I lived in Arusha for 4 years. We would head out on safari at all times of the year and were never "skunked" of great wildlife sightings.
March is the start of the "off season" as the long rains approach, mostly in April. However, the long rains are not as they sound (they are just longer than the short rains in December) and consist of two or three thunderstorms per day. I clearly remember a day out on the Serengeti when we could count seven thunderstorms in our 360° view - spectacular! It was also on an "off-season" April safari that we saw the "big five" (elephant, Cape buffalo, lion, leopard and the most difficult, rhinoceros) in one day - a rare occurrence at any time of year. With the rains, wildlife becomes more spread out as there is good grazing/browsing everywhere. However a good guide will know where to look.

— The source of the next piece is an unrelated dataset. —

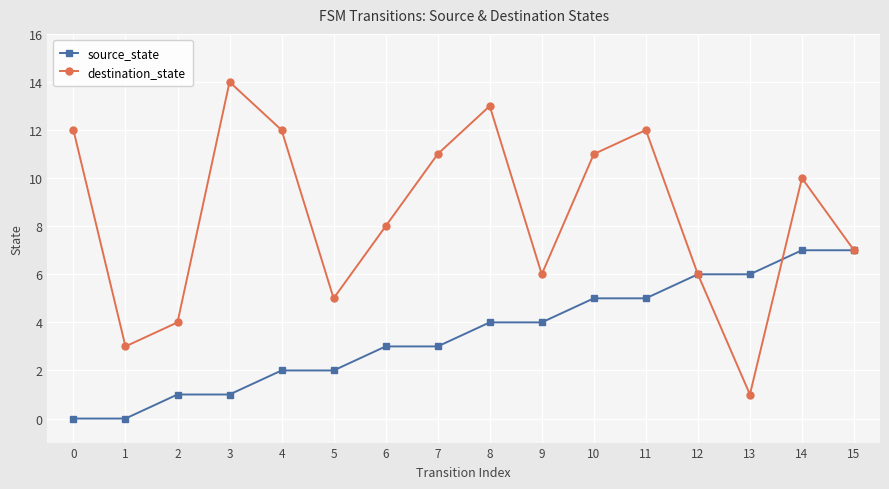

How many series are shown in this chart?

2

If you want to email me, I can recommend some outfitters/companies in Arusha if you are booking your own way from Europe or North America. Most people go with companies from the west, but know that they simply subcontract their safaris to local companies as one can often see by the magnetic logos on the trucks!
"Must see" places include:
- Tarangire National Park (Tarangire Safari Lodge is a must in itself - classic Africa without the glizt);
- Lake Manyara National Park;
- Ngorongoro Crater Conservation Area;
- Serengeti National Park.
These are all on the "Northern Circuit" and are the places everyone gets to as they are truly spectacular. Also along the way is Oldupai Gorge where the Leakey's did their early hominid diggings. (BTW, it's spelled with a "p", not a "v" as you will learn from Olle Moita when you are there). Consider also a safari that flies you into the Serengeti then drives you out over the next week or so with Ngorongoro, Lake Manyara and Tarangire along the way (or drive in and fly out). The flight itself is worth the price of admission!

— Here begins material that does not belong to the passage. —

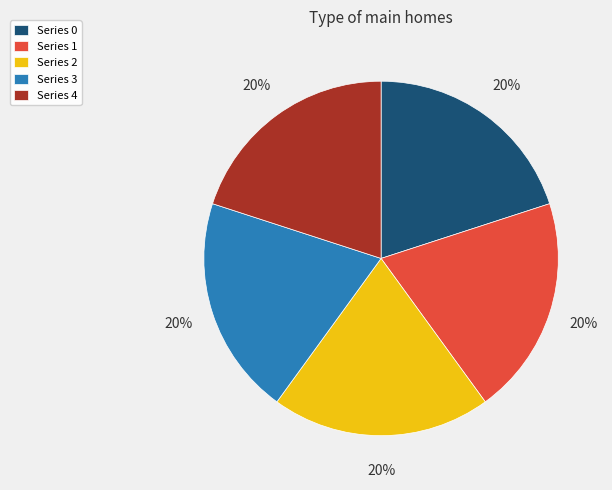

To the nearest percent, what is the combined percentage of Series 0 and Series 4?

40%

Other places to consider (depending on how long yo have and your budget) are:
- Arusha National Park (we call it Giraffic Park) has great birds, a moist forest ecosystem and just about the best views of Kilimanjaro from Momella Lodge and further up at the look out; also has great guided walking safaris
- the spectacular Rift Valley north of Mto wa Mbu (Mosquito Creek) to Lake Natron with the volcano Oldonyo Lengai (amongst others)

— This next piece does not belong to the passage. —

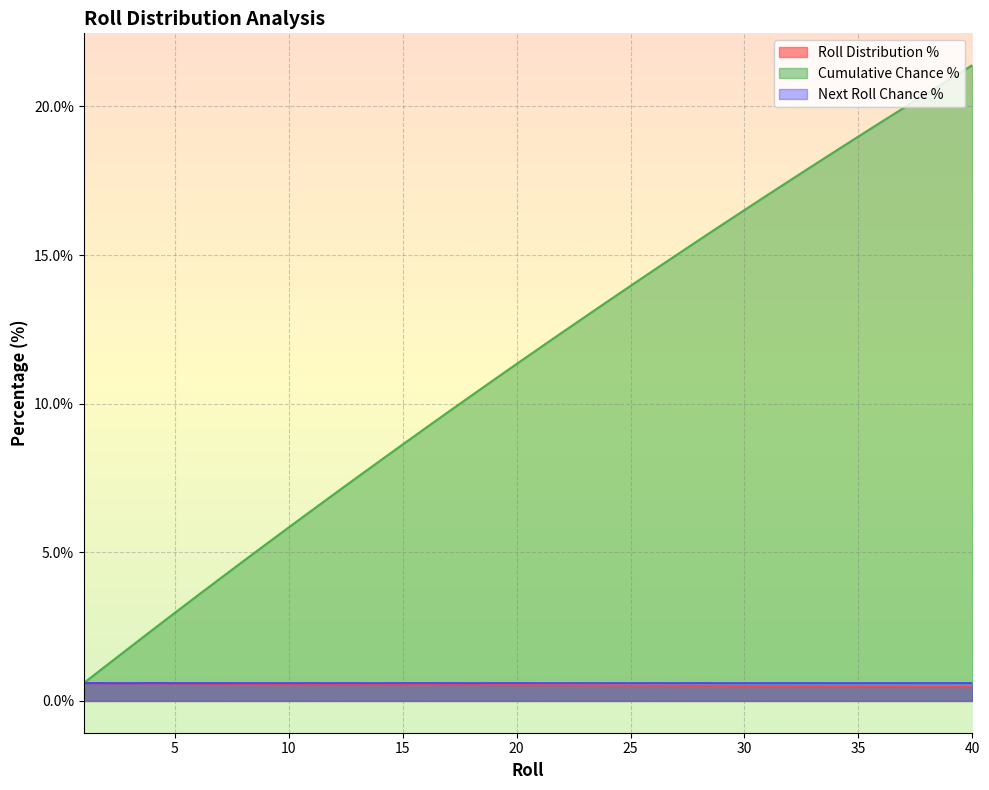

What are all the series names shown in the legend?

Roll Distribution %, Cumulative Chance %, Next Roll Chance %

- a trek up Kili - if you do that then give yourself a good 5 to 7 days for the best chance of success (and photos);
- the landscapes around Lake Eyasi (between Ngorongoro and Lake Manyara) may also be worth a day or so with cultural stops to visit the Hadza people.
I could go on an on... if you have any questions, drop me a message or email. Tanzania has the wildlife, the landscapes and wonderful people that could any photographer busy for years!